I'm using OrientDB 2.0.0 to test its handling of bulk data loading. For sample data, I'm using the GDELT dataset from Google's GDELT Project (free download). I'm loading a total of ~80M vertices, each with 8 properties, into the V class of a blank graph database using the Java API.
The data is in a single tab-delimited text file (US-ASCII
), so I'm simply reading the text file from top to bottom. I configured the database using OIntentMassiveInsert()
, and set the transaction size to 25,000 records per commit.
I'm using an 8-core machine with 32G RAM and an SSD, so the hardware should not be a factor. I'm running Windows 7 Pro with Java 8r31.
The first 20M (or so) records went in quite quickly, at under 2 seconds per batch of 25,000. I was very encouraged.
However, as the process has continued to run, the insert rate has slowed significantly. The slowing appears to be pretty linear. Here are some sample lines from my output log:
Committed 25000 GDELT Event records to OrientDB in 4.09989189 seconds at a rate of 6097 records per second. Total = 31350000
Committed 25000 GDELT Event records to OrientDB in 9.42005182 seconds at a rate of 2653 records per second. Total = 40000000
Committed 25000 GDELT Event records to OrientDB in 15.883908716 seconds at a rate of 1573 records per second. Total = 45000000
Committed 25000 GDELT Event records to OrientDB in 45.814514946 seconds at a rate of 545 records per second. Total = 50000000
As the operation has progressed, the memory usage has been pretty constant, but the CPU usage by OrientDB has climbed higher and higher, keeping consistent with the duration. In the beginning, the OrientDB Java process was using about 5% CPU. It is now up to about 90%, with the utilization being nicely distributed across all 8 cores.
Should I break the load operation down into several sequential connections, or is it really a function of how the vertex data is being managed internally and it would not matter if I stopped the process and continued inserting where I left off?
Thanks.
[Update] The process eventually died with the error: java.lang.OutOfMemoryError: GC overhead limit exceeded
All commits were successfully processed, and I ended up with a little over 51m records. I'll look at restructuring the loader to break the 1 giant file into many smaller files (say, 1m records each, for example) and treat each file as a separate load.
Once that completes, I will attempt to take the flat Vertex list and add some Edges. Any suggestions how to do that in the context of a bulk insert, where vertex IDs have not yet been assigned? Thanks.

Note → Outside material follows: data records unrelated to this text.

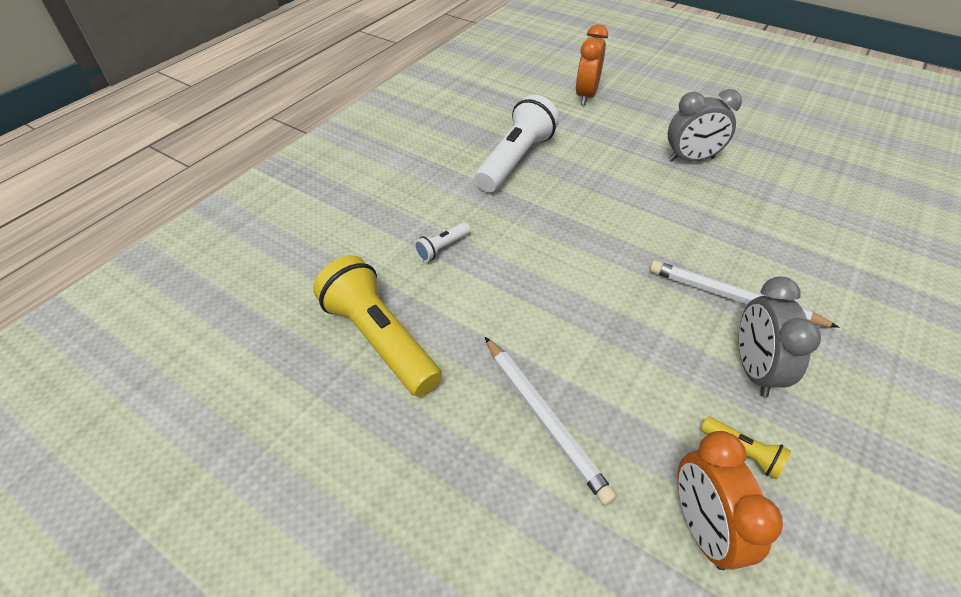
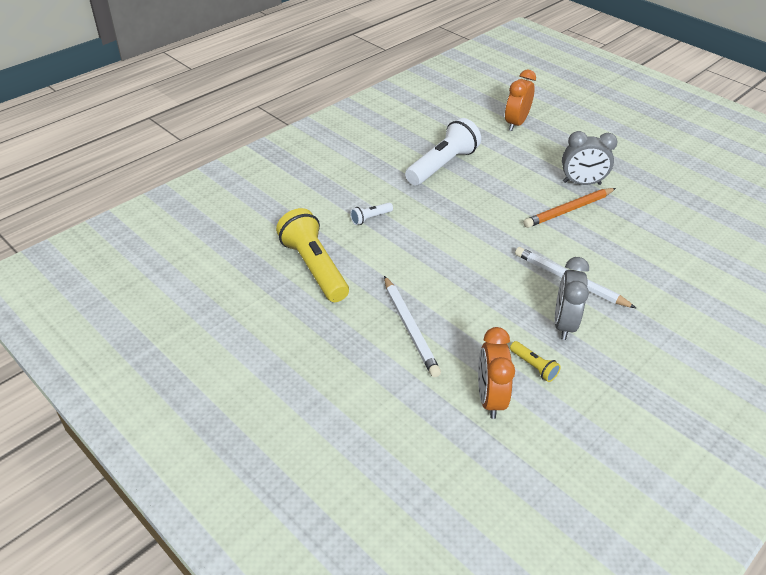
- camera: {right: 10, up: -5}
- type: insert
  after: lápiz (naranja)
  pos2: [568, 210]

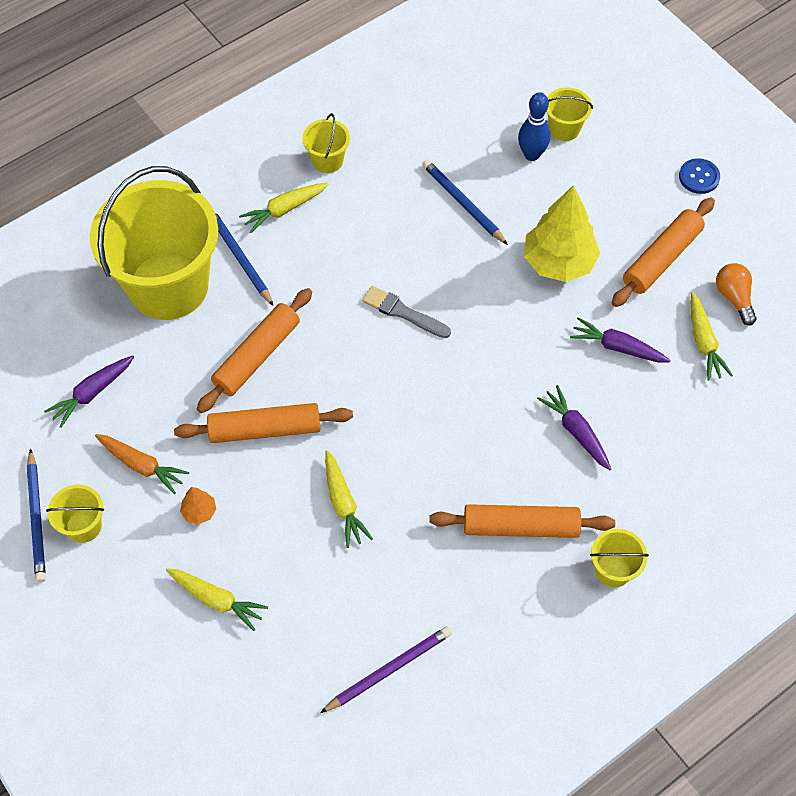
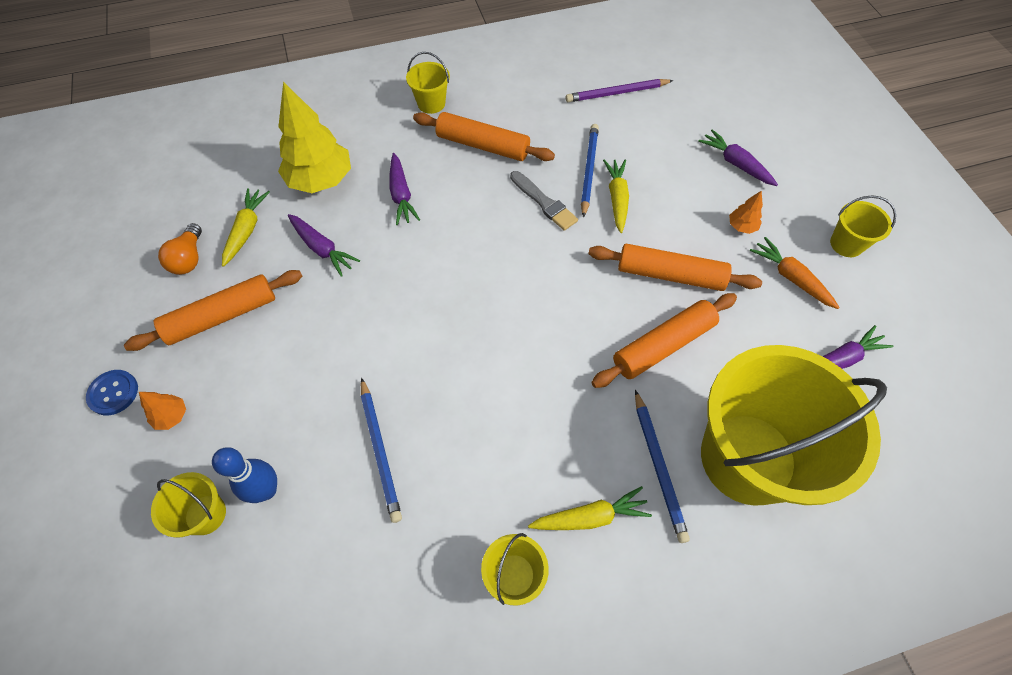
- camera: {right: -160, up: 0}
- type: insert
  after: árbol (naranja)
  pos2: [172, 416]
- type: move
  before: lápiz (azul)
  pos1: [37, 518]
  pos2: [588, 170]
- type: move
  before: pincel (gris)
  pos1: [403, 312]
  pos2: [544, 202]
- type: move
  before: árbol (amarillo)
  pos1: [559, 262]
  pos2: [320, 180]
- type: recolor
  before: zanahoria (amarillo)
  after: zanahoria (morado)
  pos1: [217, 600]
  pos2: [735, 164]

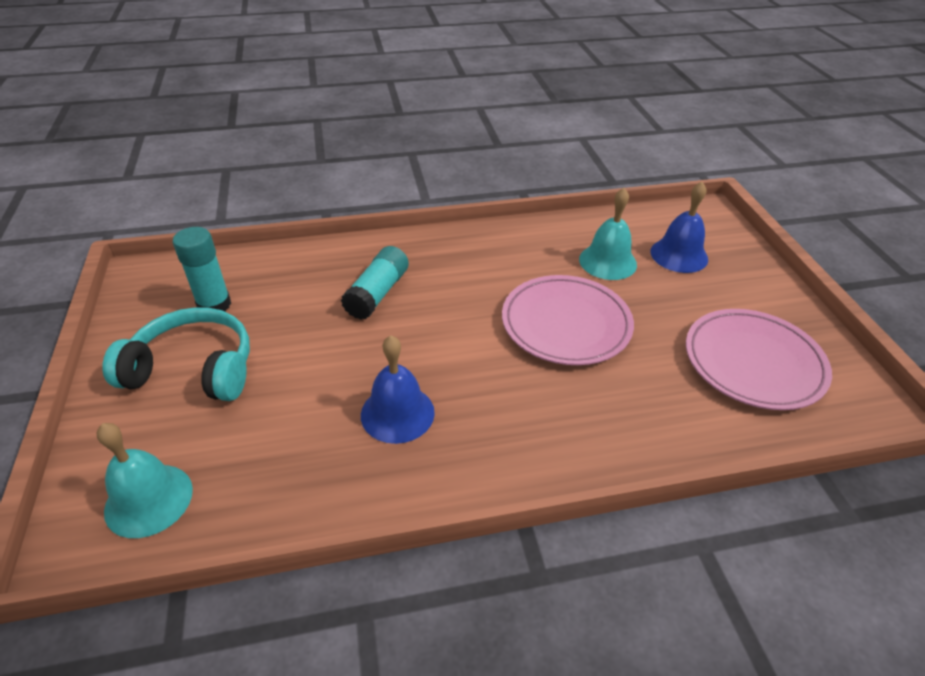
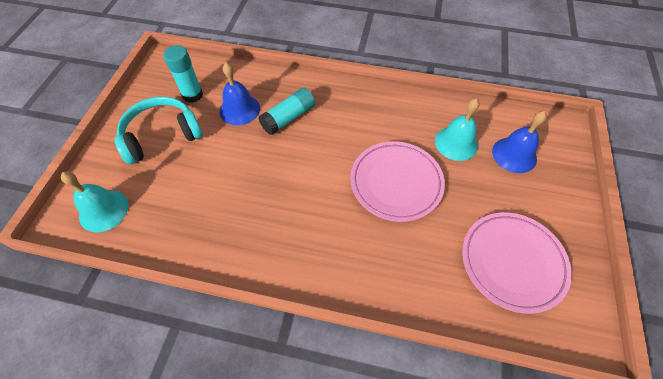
- camera: {right: 25, up: 15}
- type: move
  before: campana (azul)
  pos1: [397, 413]
  pos2: [239, 109]
- type: rotate
  before: auriculares (turquesa)
  pos1: [193, 369]
  pos2: [161, 136]
  turn: -60

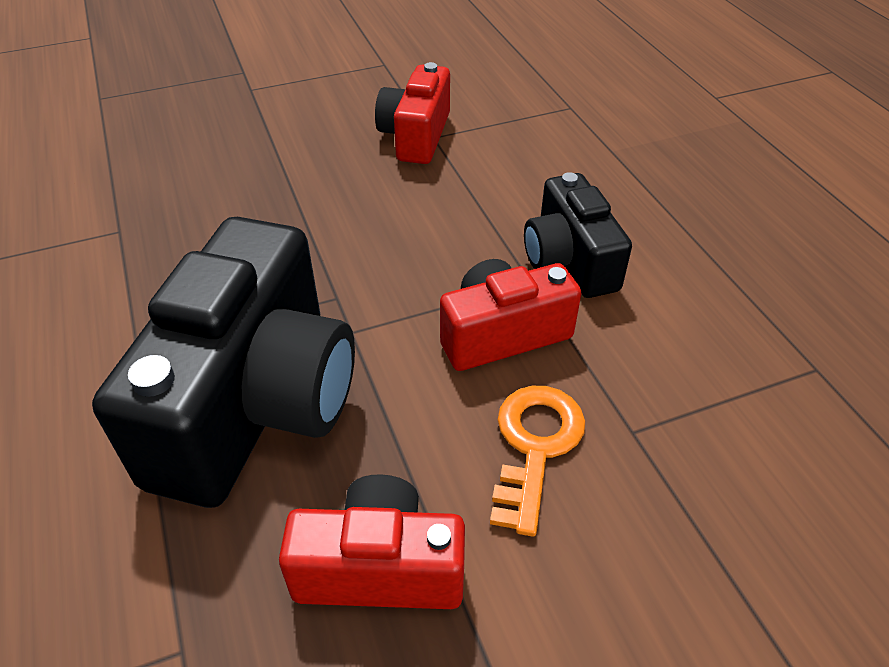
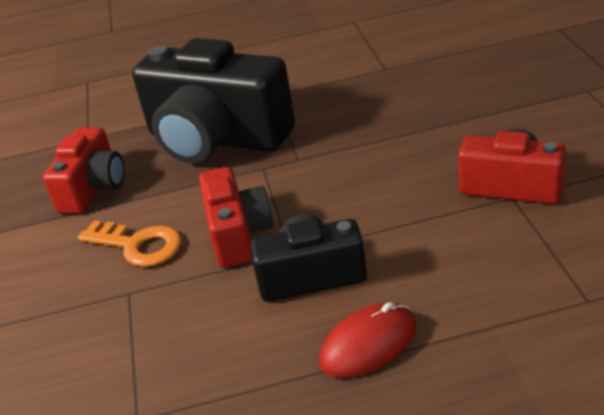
- camera: {right: 105, up: -10}
- type: insert
  after: ratón (rojo)
  pos2: [368, 344]

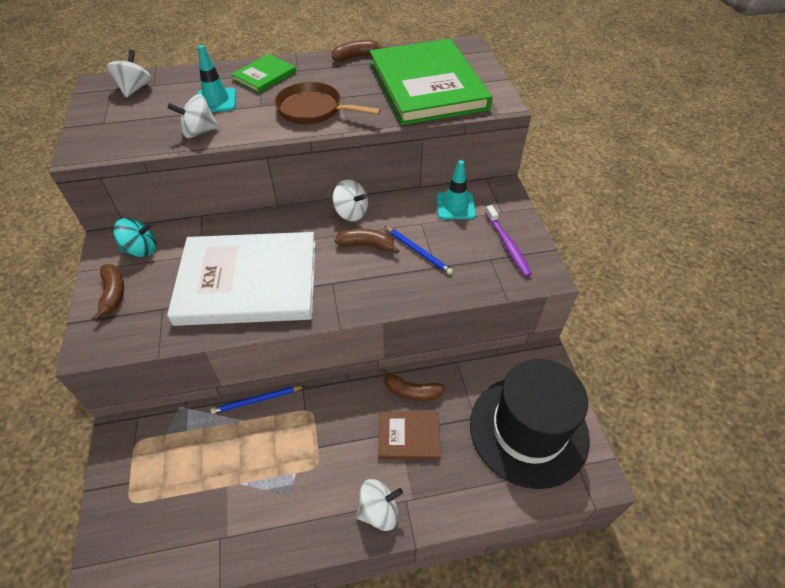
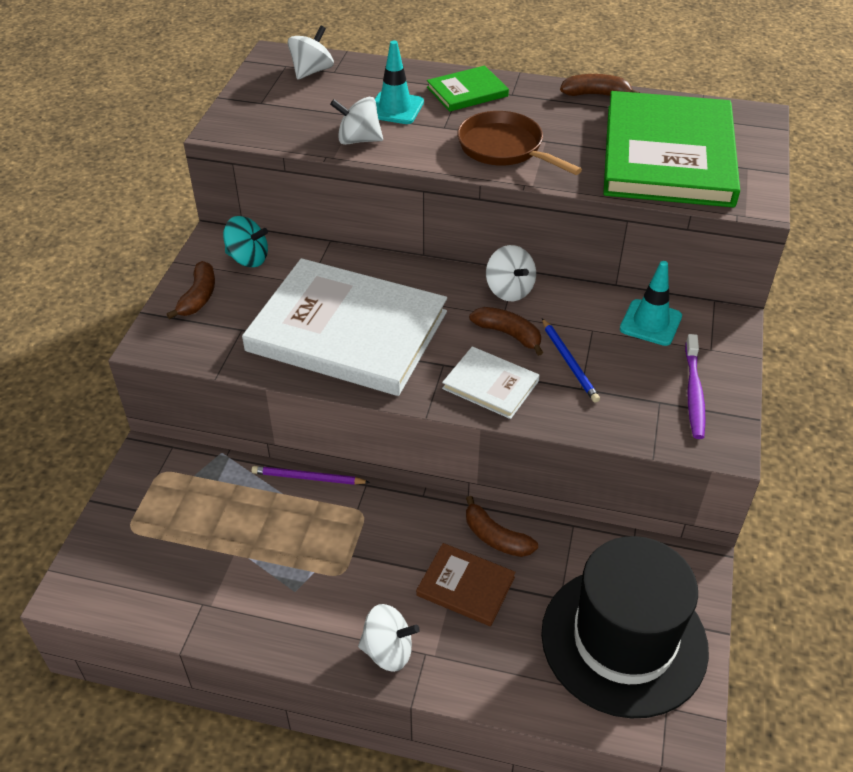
- camera: {right: 25, up: -5}
- type: insert
  after: libro (blanco)
  pos2: [490, 385]
- type: recolor
  before: lápiz (azul)
  after: lápiz (morado)
  pos1: [257, 400]
  pos2: [308, 478]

[Update 2] I'm using the Graph API. Here is the code:
// Open the OrientDB database instance
OrientGraphFactory factory = new OrientGraphFactory("remote:localhost/gdelt", "admin", "admin");
factory.declareIntent(new OIntentMassiveInsert());
OrientGraph txGraph = factory.getTx();
// Iterate row by row over the file.
while ((line = reader.readLine()) != null) {
fields = line.split("\t");
try {
Vertex v = txGraph.addVertex(null); // 1st OPERATION: IMPLICITLY BEGIN A TRANSACTION
for (i = 0; i < headerFieldsReduced.length && i < fields.length; i++) {
v.setProperty(headerFieldsReduced[i], fields[i]);
}
// Commit every so often to balance performance and transaction size
if (++counter % commitPoint == 0) {
txGraph.commit();
}
} catch( Exception e ) {
txGraph.rollback();
}
}
[Update 3 - 2015-02-08] Problem solved!
If I had read the documentation more carefully I would have seen that using transactions in a bulk load is the wrong strategy. I switched to using the "NoTx" graph and to adding the vertex properties in bulk, and it worked like a champ without slowing down over time or pegging the CPU.
I started with 52m vertexes in the database, and added 19m more in 22 minutes at a rate of just over 14,000 vertexes per second, with each vertex having 16 properties.
Map<String,Object> props = new HashMap<String,Object>();
// Open the OrientDB database instance
OrientGraphFactory factory = new OrientGraphFactory("remote:localhost/gdelt", "admin", "admin");
factory.declareIntent(new OIntentMassiveInsert());
graph = factory.getNoTx();
OrientVertex v = graph.addVertex(null);
for (i = 0; i < headerFieldsReduced.length && i < fields.length; i++) {
props.put(headerFieldsReduced[i], fields[i]);
}
v.setProperties(props);